▸ **Text shown**:
▼

25 October 2016
Stone walls, railway lines and carbon fibers record Turkey’s westward drift
Posted by Lauren Lipuma
By Laura Krantz
In February 1944, a magnitude 7.4 earthquake shook a sparsely populated region of central Anatolia in Turkey. Within hours, the steel rails of the Ankara-Istanbul railroad began to distort. By the next day, they had been misaligned by roughly four meters (more than 13 feet) as a result of slip on the North Anatolian Fault, a fault with many similarities to the San Andreas Fault in California. But despite decades of observation, the history of the fault and its movements haven’t added up. Now a new study sets that history straight and shows how the incremental activity along this fault may provide insight into future, larger seismic events. The study was published in the Journal of Geophysical Research: Solid Earth, a journal of the American Geophysical Union.
“Everyone knew this fault was creeping but no one knew how,” said CIRES scientist Roger Bilham. Two years of close observation showed that movement on the fault tends to happen episodically—meaning the fault stays quiet for long periods of time before making smaller, and then larger, sudden slips. Those sudden slip take a few hours but release about the same energy as a magnitude 5 earthquake. “It is so slow,” said Bilham, “That you would be unaware of the slip were you sitting on the fault eating a sandwich.”

▲

▸ **What you are asked to do**: Reproduce the passage of the North Anatolian Fault article from "25 October 2016" to "American Geophysical Union.", word for word. The material that comes next stands apart from the article on the North Anatolian Fault.

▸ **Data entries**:
▼

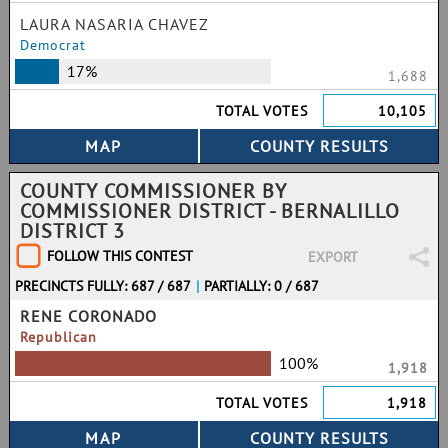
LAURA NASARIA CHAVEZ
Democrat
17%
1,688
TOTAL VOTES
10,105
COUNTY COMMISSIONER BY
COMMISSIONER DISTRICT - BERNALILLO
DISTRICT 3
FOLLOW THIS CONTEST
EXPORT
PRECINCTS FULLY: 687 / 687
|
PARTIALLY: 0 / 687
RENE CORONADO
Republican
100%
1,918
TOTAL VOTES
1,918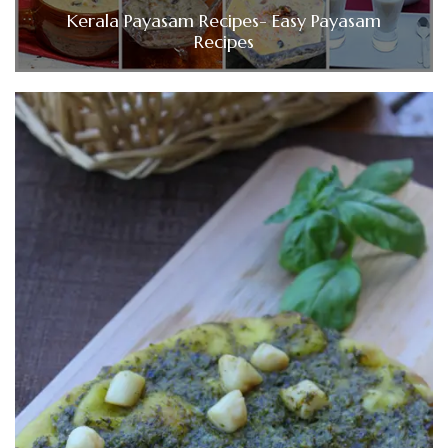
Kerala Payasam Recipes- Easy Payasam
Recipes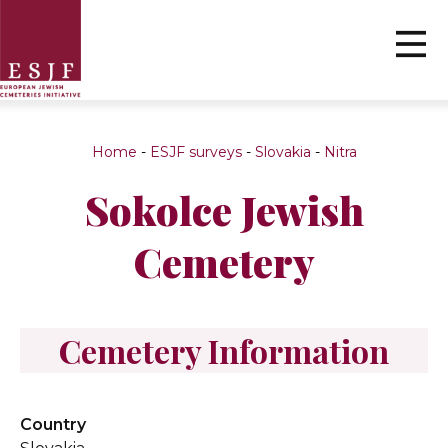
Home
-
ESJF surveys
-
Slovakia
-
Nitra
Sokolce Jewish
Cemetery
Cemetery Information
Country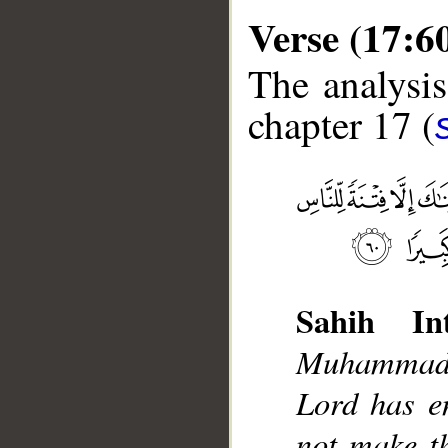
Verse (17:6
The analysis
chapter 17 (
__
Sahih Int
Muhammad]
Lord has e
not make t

▲
▼

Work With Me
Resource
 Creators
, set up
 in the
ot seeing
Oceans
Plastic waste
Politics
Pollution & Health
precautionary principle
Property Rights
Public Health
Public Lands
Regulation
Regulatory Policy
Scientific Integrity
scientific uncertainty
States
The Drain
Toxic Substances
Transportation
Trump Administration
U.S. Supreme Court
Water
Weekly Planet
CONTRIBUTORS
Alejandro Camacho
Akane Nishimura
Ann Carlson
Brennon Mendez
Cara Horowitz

▲
▼

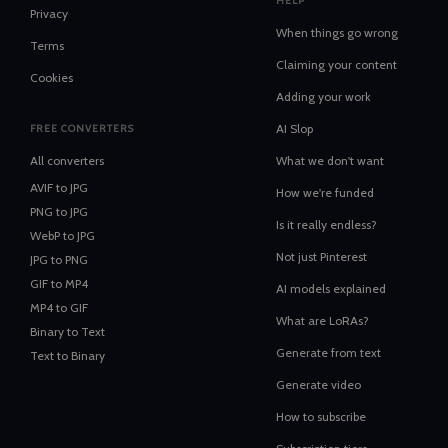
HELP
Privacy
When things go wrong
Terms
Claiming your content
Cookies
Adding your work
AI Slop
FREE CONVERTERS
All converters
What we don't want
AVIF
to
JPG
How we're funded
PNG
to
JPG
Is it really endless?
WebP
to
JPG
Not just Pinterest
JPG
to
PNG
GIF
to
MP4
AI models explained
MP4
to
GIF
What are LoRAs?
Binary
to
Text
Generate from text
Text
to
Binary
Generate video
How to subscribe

▲

▸ **Response to the exercise**:
25 October 2016
Stone walls, railway lines and carbon fibers record Turkey’s westward drift
Posted by Lauren Lipuma
By Laura Krantz
In February 1944, a magnitude 7.4 earthquake shook a sparsely populated region of central Anatolia in Turkey. Within hours, the steel rails of the Ankara-Istanbul railroad began to distort. By the next day, they had been misaligned by roughly four meters (more than 13 feet) as a result of slip on the North Anatolian Fault, a fault with many similarities to the San Andreas Fault in California. But despite decades of observation, the history of the fault and its movements haven’t added up. Now a new study sets that history straight and shows how the incremental activity along this fault may provide insight into future, larger seismic events. The study was published in the Journal of Geophysical Research: Solid Earth, a journal of the American Geophysical Union.